[WHAT THE TASK ASKS] Leave every image out, and print the remaining lines below exactly.
○ ○ ○
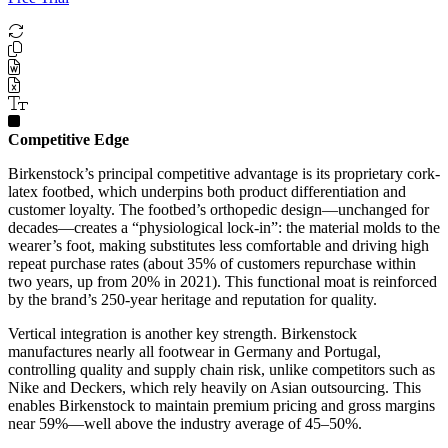
Competitive Edge
Birkenstock’s principal competitive advantage is its proprietary cork-
latex footbed, which underpins both product differentiation and
customer loyalty. The footbed’s orthopedic design—unchanged for
decades—creates a “physiological lock-in”: the material molds to the
wearer’s foot, making substitutes less comfortable and driving high
repeat purchase rates (about 35% of customers repurchase within
two years, up from 20% in 2021). This functional moat is reinforced
by the brand’s 250-year heritage and reputation for quality.
Vertical integration is another key strength. Birkenstock
manufactures nearly all footwear in Germany and Portugal,
controlling quality and supply chain risk, unlike competitors such as
Nike and Deckers, which rely heavily on Asian outsourcing. This
enables Birkenstock to maintain premium pricing and gross margins
near 59%—well above the industry average of 45–50%.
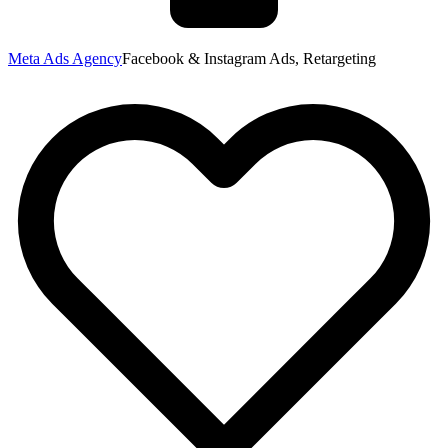
Meta Ads Agency
Facebook & Instagram Ads, Retargeting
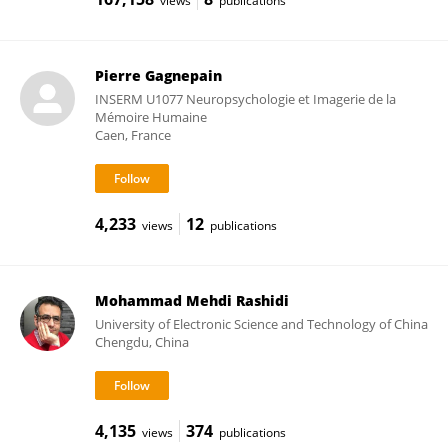
views
publications
Pierre Gagnepain
INSERM U1077 Neuropsychologie et Imagerie de la
Mémoire Humaine
Caen, France
4,233
12
views
publications
Mohammad Mehdi Rashidi
University of Electronic Science and Technology of China
Chengdu, China
4,135
374
views
publications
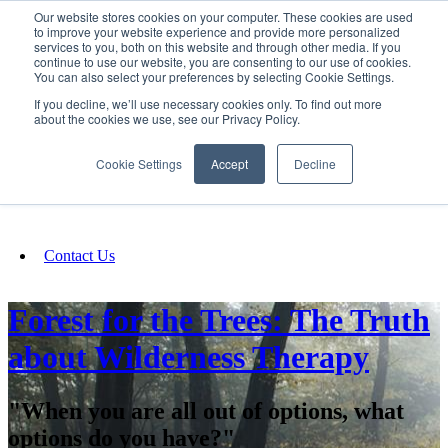
Our website stores cookies on your computer. These cookies are used
SIGN IN/UP
to improve your website experience and provide more personalized
services to you, both on this website and through other media. If you
continue to use our website, you are consenting to our use of cookies.
You can also select your preferences by selecting Cookie Settings.
Fundraising
If you decline, we’ll use necessary cookies only. To find out more
about the cookies we use, see our Privacy Policy.
About
Cookie Settings
Accept
Decline
FAQ
Contact Us
Forest for the Trees: The Truth
about Wilderness Therapy
"When you are all out of options, what
options do you have?"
○ ○ ○
[YOUR SOLUTION]
Competitive Edge
Birkenstock’s principal competitive advantage is its proprietary cork-
latex footbed, which underpins both product differentiation and
customer loyalty. The footbed’s orthopedic design—unchanged for
decades—creates a “physiological lock-in”: the material molds to the
wearer’s foot, making substitutes less comfortable and driving high
repeat purchase rates (about 35% of customers repurchase within
two years, up from 20% in 2021). This functional moat is reinforced
by the brand’s 250-year heritage and reputation for quality.
Vertical integration is another key strength. Birkenstock
manufactures nearly all footwear in Germany and Portugal,
controlling quality and supply chain risk, unlike competitors such as
Nike and Deckers, which rely heavily on Asian outsourcing. This
enables Birkenstock to maintain premium pricing and gross margins
near 59%—well above the industry average of 45–50%.
Meta Ads Agency
Facebook & Instagram Ads, Retargeting
views
publications
Pierre Gagnepain
INSERM U1077 Neuropsychologie et Imagerie de la
Mémoire Humaine
Caen, France
4,233
12
views
publications
Mohammad Mehdi Rashidi
University of Electronic Science and Technology of China
Chengdu, China
4,135
374
views
publications
Our website stores cookies on your computer. These cookies are used
SIGN IN/UP
to improve your website experience and provide more personalized
services to you, both on this website and through other media. If you
continue to use our website, you are consenting to our use of cookies.
You can also select your preferences by selecting Cookie Settings.
Fundraising
If you decline, we’ll use necessary cookies only. To find out more
about the cookies we use, see our Privacy Policy.
About
Cookie Settings
Accept
Decline
FAQ
Contact Us
Forest for the Trees: The Truth
about Wilderness Therapy
"When you are all out of options, what
options do you have?"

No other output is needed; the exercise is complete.